- Developer: StarWraith 3D Games
- Publisher: StarWraith 3D Games
- Series: Star Wraith
- Release: September 1, 2002

= Star Wraith: Shadows of Orion =

Video game

Star Wraith: Shadows of Orion (also known as Star Wraith III or Star Wraith 3) is the third game in the Star Wraith series developed by StarWraith 3D Games LLC. It is the successor of Star Wraith II. Star Wraith IV: Reviction is the successor to Star Wraith III.

It is now freeware.

== Gameplay ==
Star Wraith III is a 3D space combat simulator for Windows.

Although the story is very similar to the game's predecessors, Star Wraith and Star Wraith II, the game deviates slightly from the conflict between the Alliance and the Federation. Instead, the main focus of the story is on a mysterious alien race (later known to be called the Vonari) whose ships appear out of nowhere and have the power to annihilate Alliance and Federation flagships in mere seconds.

Unlike Star Wraith II, which sported a linear campaign, Star Wraith III features a "dynamic" campaign. Before each "mission" (level), the player is given a choice between 2-3 different missions. The next level is then chosen based on which mission was selected; if the right mission is selected (i.e. the mission which helps the Alliance the most), then the game advances to the next selection of missions. If a wrong mission is selected, however, the player is then required to complete a penalty mission which is usually harder than the main missions.

Arguably the biggest improvement in Star Wraith III is the addition of online multiplayer. This allows players to connect and play various combat scenarios such as dogfight and team vs. team.
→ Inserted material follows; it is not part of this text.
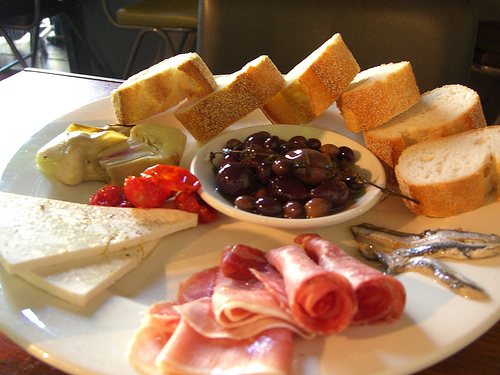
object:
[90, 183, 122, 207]
tomatoes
Star Wraith III also allows players to choose between four ships with distinct advantages and disadvantages (which were introduced in the mercenary mode of Star Wraith II).

== Reception ==
Star Wraith III did not attract much attention from major reviewers, but reviews have been mostly positive.

CNET.com gave the game 4 out of 5 stars, citing the game's graphics and difficulty as strong points, while citing the short length of the trial version as a major weak point.

Game Tunnel gave Star Wraith III a much more extensive review, giving the game an overall score of 9/10. This review praised the game for its graphics, simple gameplay, and replay value, but criticized it for its lack of cinematics and weak story. In-game voices were also criticized for being "a little on the cheezy side".